TO-DO ITEM:
Copy the entries exactly. Their pictures do not belong in the copy.

(Dataset excerpts)
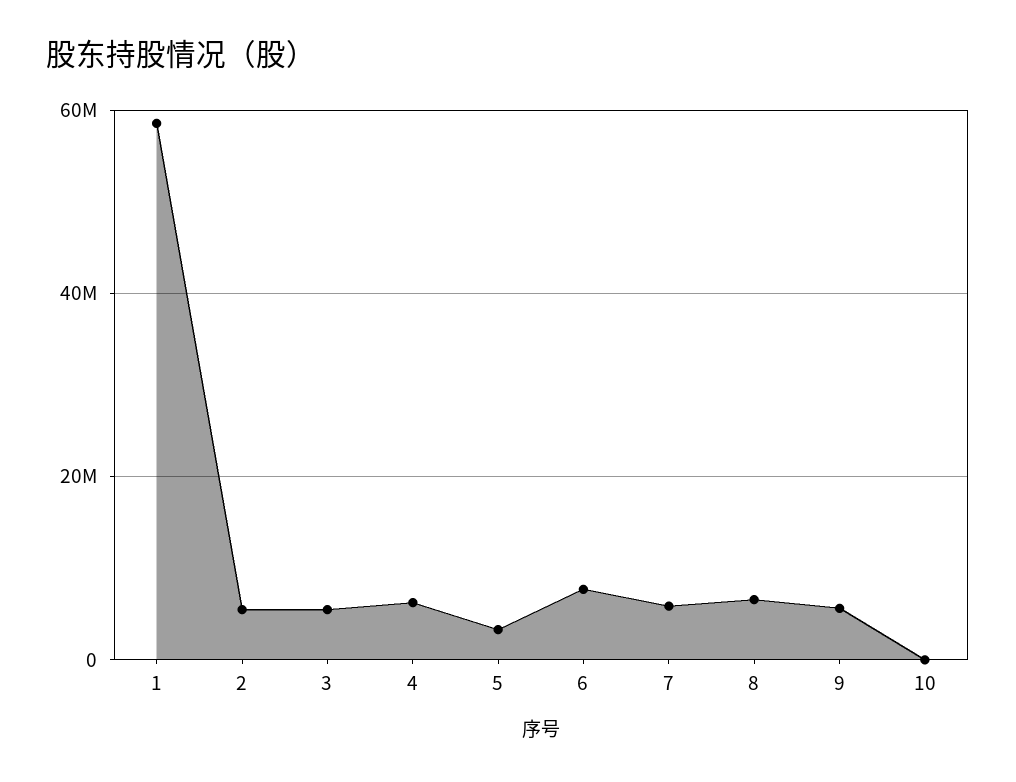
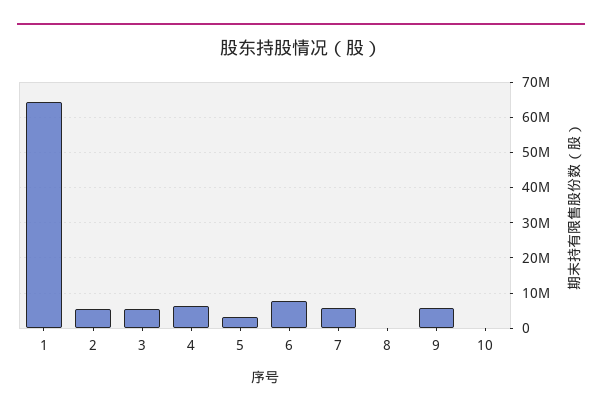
  {
-   "1": 58000000,
+   "1": 64000000,
    "2": 6000000,
    "3": 6000000,
    "4": 6000000,
    "5": 4000000,
    "6": 8000000,
    "7": 6000000,
-   "8": 6000000,
+   "8": 0,
    "9": 6000000,
    "10": 0
  }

RESULT:
  {
-   "1": 58000000,
+   "1": 64000000,
    "2": 6000000,
    "3": 6000000,
    "4": 6000000,
    "5": 4000000,
    "6": 8000000,
    "7": 6000000,
-   "8": 6000000,
+   "8": 0,
    "9": 6000000,
    "10": 0
  }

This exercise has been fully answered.